Meerkat and Periscope have opened the doors for social live streaming, and now even Tumblr and all the major social sites are vying for market share. However, a live feed is harder to moderate, and it seems that live streaming has already become an avenue for terrorism and propaganda.
Forbes columnist Kathleen Chaykowski reported that a recent terror suspect live-streamed via Facebook Live from the scene of a murder and hostage situation last week, and threats of terror attacks against soccer tournament EUFA EURO 2016 were also posted. Both were removed, but not before being seen by other Facebook users.
A Facebook spokesperson said in a statement:
We are working closely with the French authorities as they deal with this terrible crime. Terrorists and acts of terrorism have no place on Facebook. Whenever terrorist content is reported to us, we remove it as quickly as possible. We treat takedown requests by law enforcement with the highest urgency.

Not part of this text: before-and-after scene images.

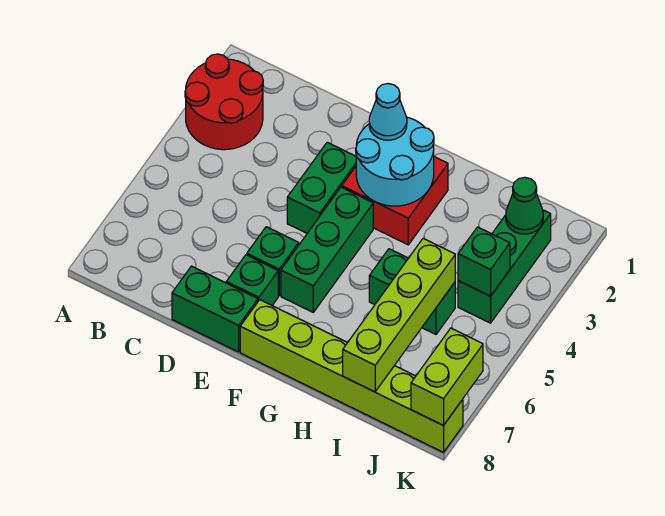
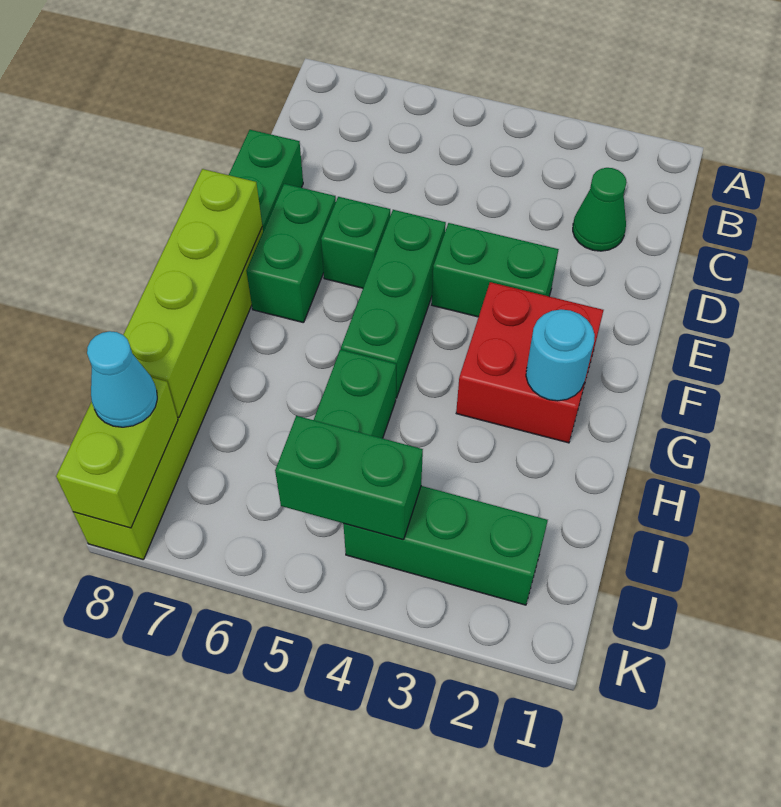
red 2x2 round brick [185,54,263,150] -> none
green 1x1 brick [226,255,278,305] -> green 1x2 brick [246,184,336,323]
cyan 2x2 round brick [356,117,434,206] -> cyan 1x1 round brick [526,309,595,401]
cyan 1x1 cone [369,84,407,140] -> cyan 1x1 cone moved to [87,331,157,427]
green 1x3 brick [281,187,373,312] -> green 1x3 brick turned to [341,210,446,398]
lime 1x4 brick [343,239,455,392] -> lime 1x4 brick turned to [123,169,262,417]
green 1x1 cone [506,177,543,234] -> green 1x1 cone moved to [573,168,627,251]
green 1x1 brick [458,227,510,296] -> green 1x2 brick [275,416,423,540]
lime 1x2 brick [411,328,483,426] -> lime 1x2 brick turned to [56,378,178,528]

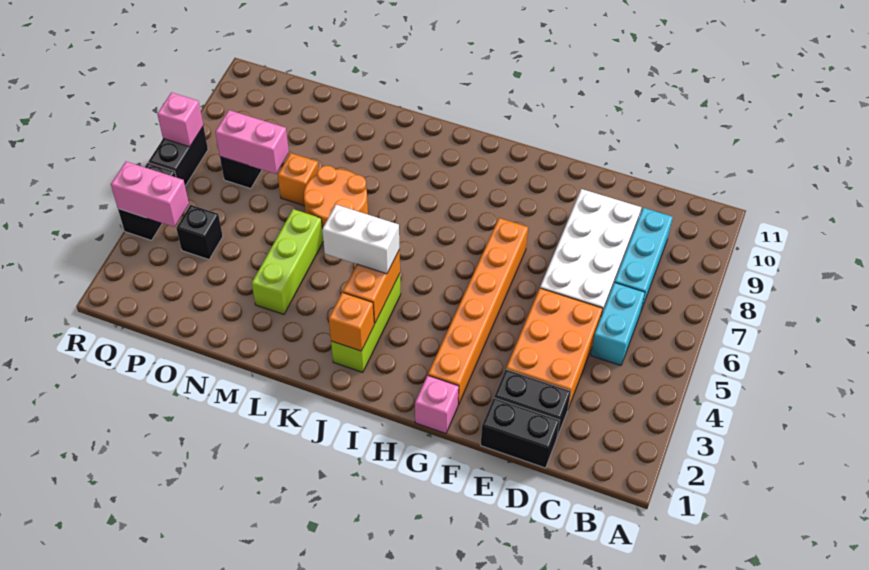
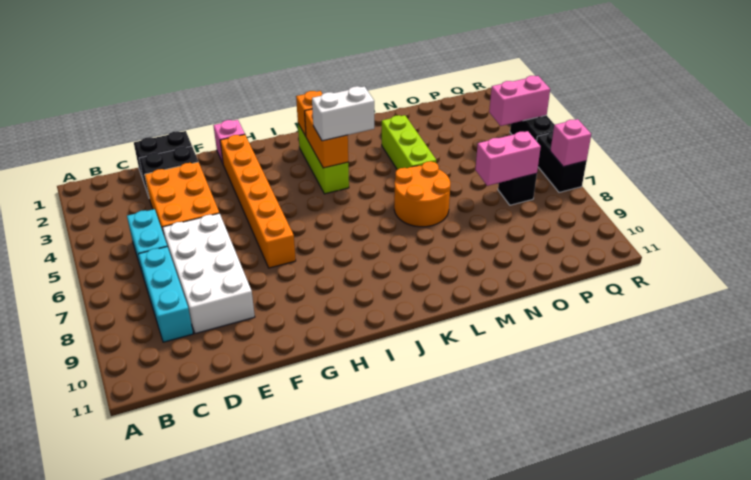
orange 1x1 brick [278,153,319,206] -> none
black 1x1 brick [176,205,223,259] -> none

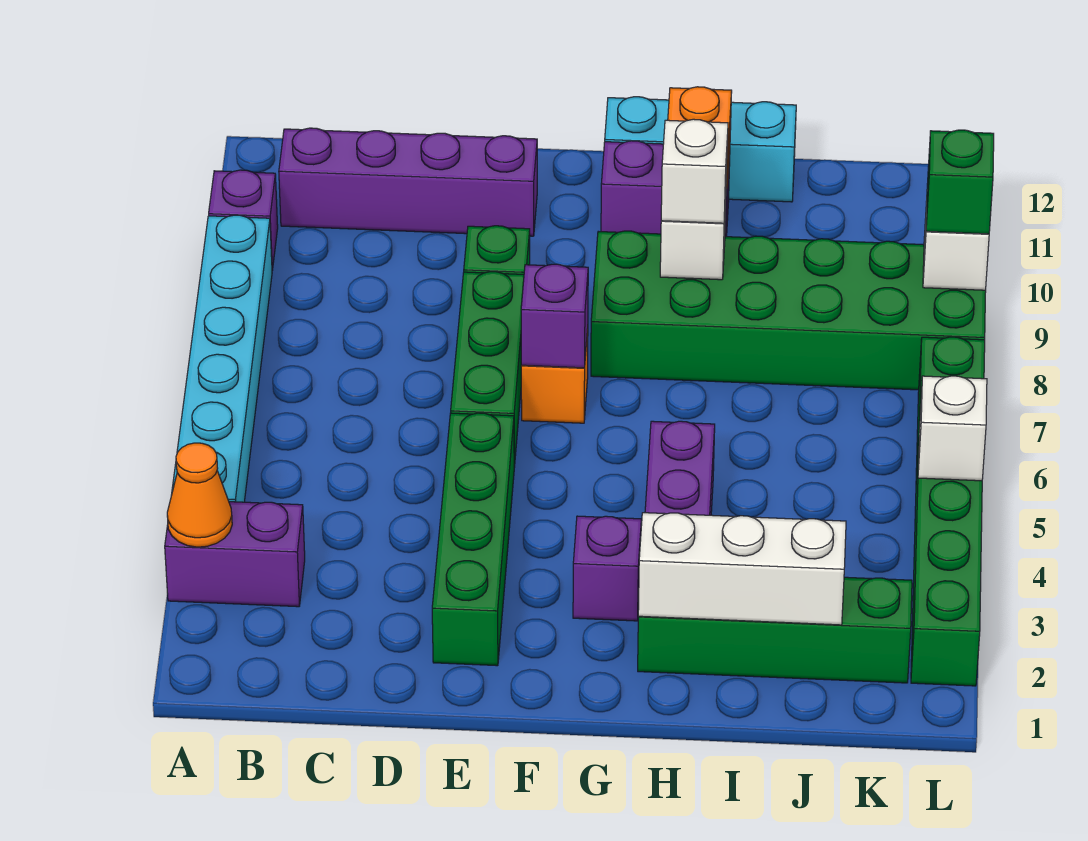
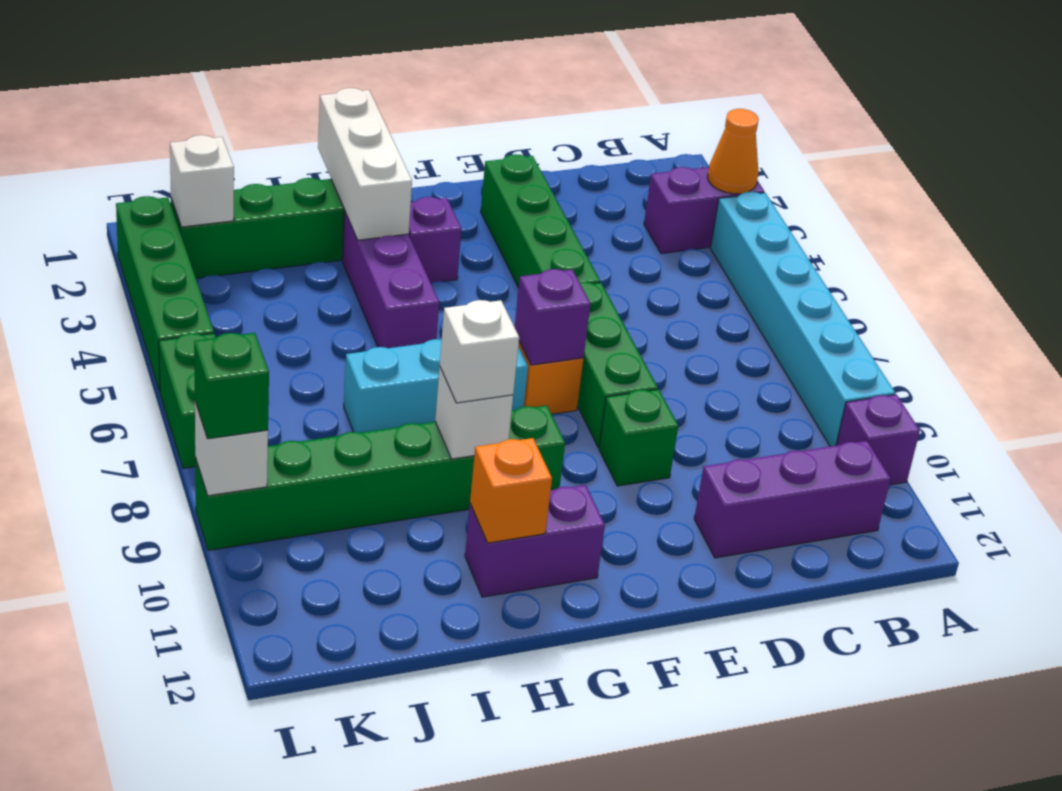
purple 1x4 brick [279,128,537,236] -> purple 1x3 brick [694,441,891,558]
green 2x6 brick [591,231,986,390] -> green 1x6 brick [195,406,565,550]
cyan 1x3 brick [605,97,796,202] -> cyan 1x3 brick moved to [344,339,528,433]
white 1x3 brick [638,513,846,625] -> white 1x3 brick turned to [318,88,412,240]
white 1x1 brick [918,376,987,481] -> white 1x1 brick moved to [170,135,234,227]

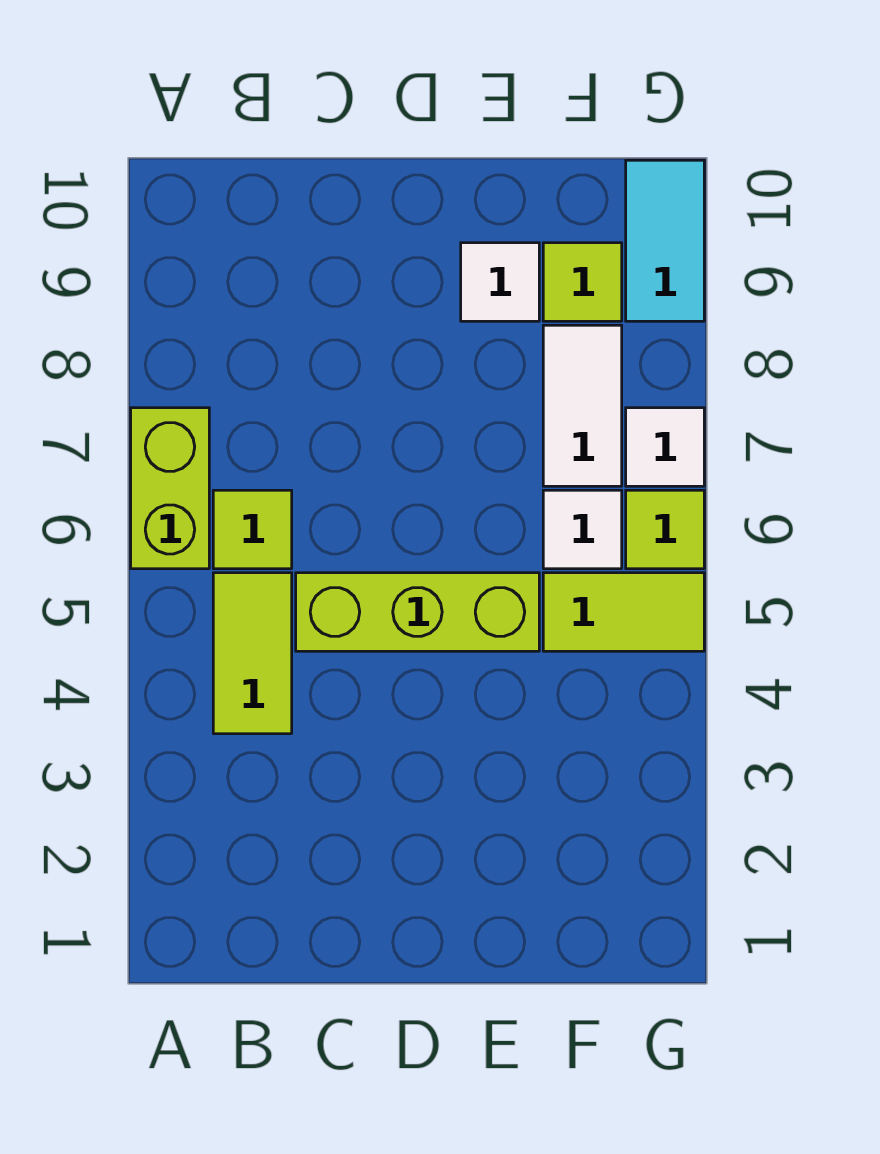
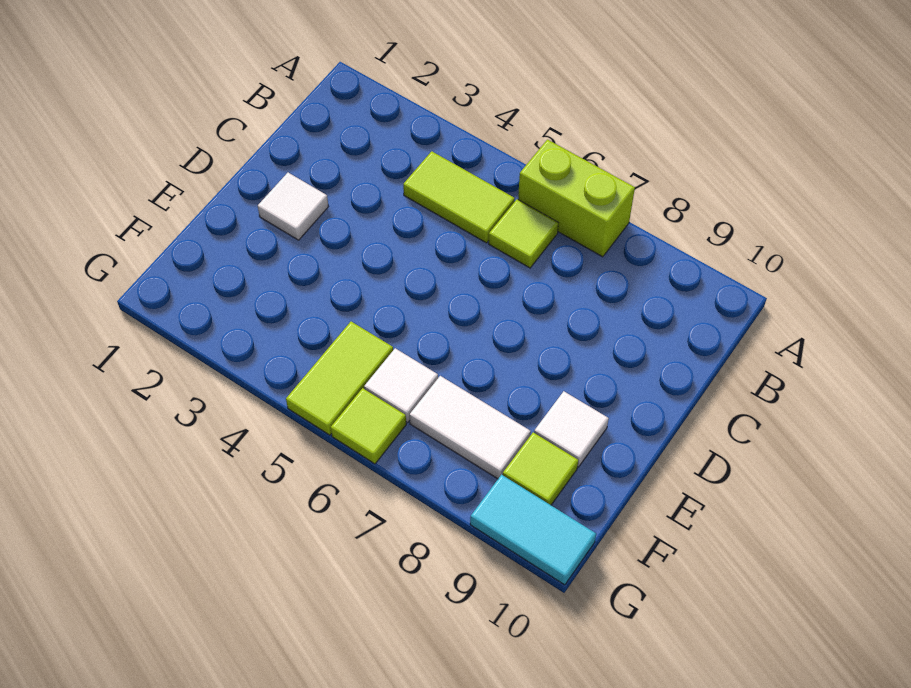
lime 1x3 brick [296,573,539,651] -> none
white 1x1 tile [626,408,704,486] -> white 1x1 tile moved to [258,173,328,240]

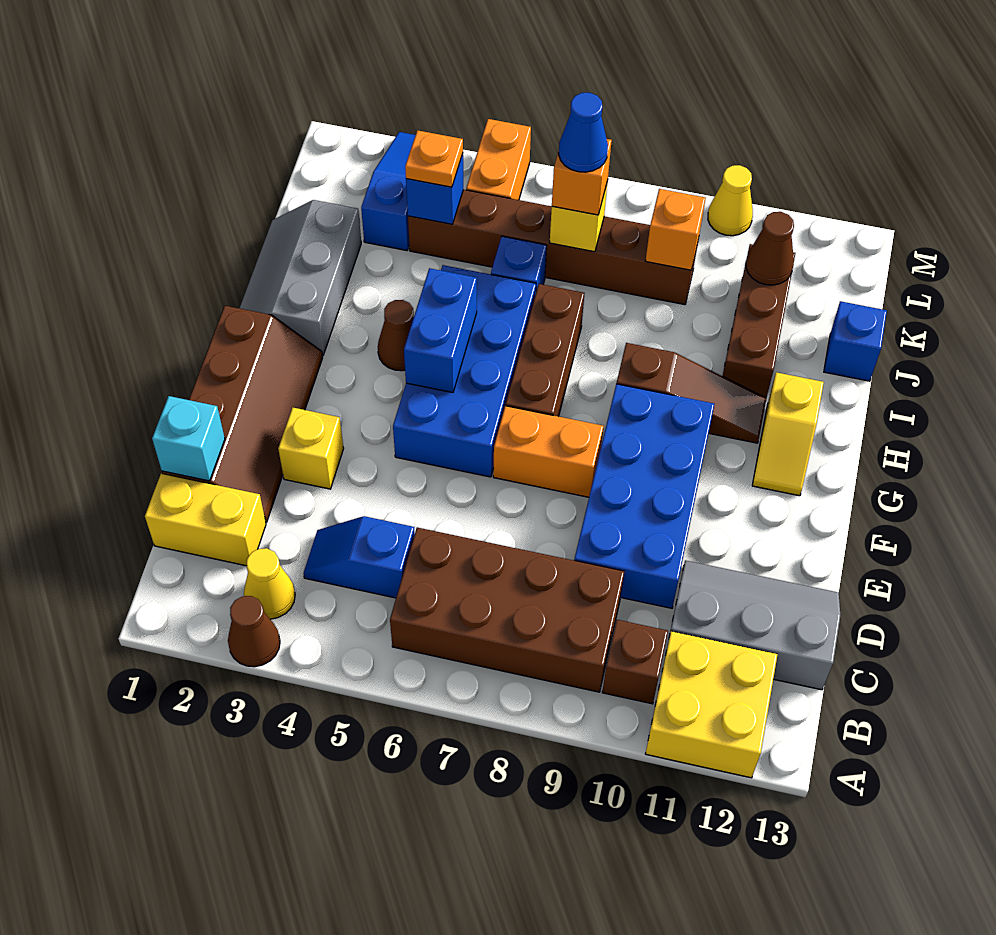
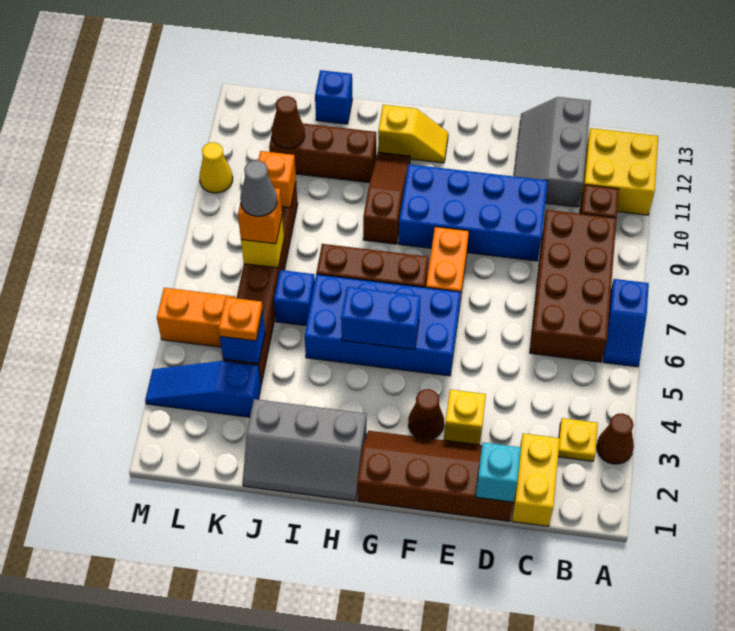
yellow 1x1 cone [244,548,295,619] -> yellow 1x1 plate [558,418,598,461]
blue 1x2 slope [304,516,415,598] -> blue 1x2 slope moved to [603,279,649,367]
brown 1x1 cone [378,300,414,371] -> brown 1x1 cone moved to [408,389,444,439]
blue 1x1 cone [559,93,608,172] -> grey 1x1 cone [240,160,277,216]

Social networks are constantly facing users uploading and sharing content from terrorists, and live streaming provides another medium for content which may be harder to police than others. Community reporting and automatic detection can help curb most offending content on social networks, but when that content is live, a site would need a constant moderation team ready to shut down any offending stream if they hoped to get ahead of the problem.
Chaykowski noted that Facebook already has a 24-hour moderation team. Unfortunately, that may not be enough to silence the use of live streaming by terrorists and help get information to relevant authorities. According to the journal Science, a team of researchers developed a method for identifying patterns in pro-terrorist groups and created an algorithm that could be used to predict future behavior from these groups.
Algorithms could be a helpful tool, but it’s practically impossible to totally eliminate this kind of content from social sites now that extremist groups have realized the power of social. If live streaming is to be a way for users to broadcast and interact with immediacy, any significant impediment to broadcasting could hamper the experience.
In essence, social networks are content gatekeepers, and some have been accused of abusing their position of power. There’s a fine line social platforms walk by including live streaming in their suite of tools, between immediacy and control, and between moderation and open communication.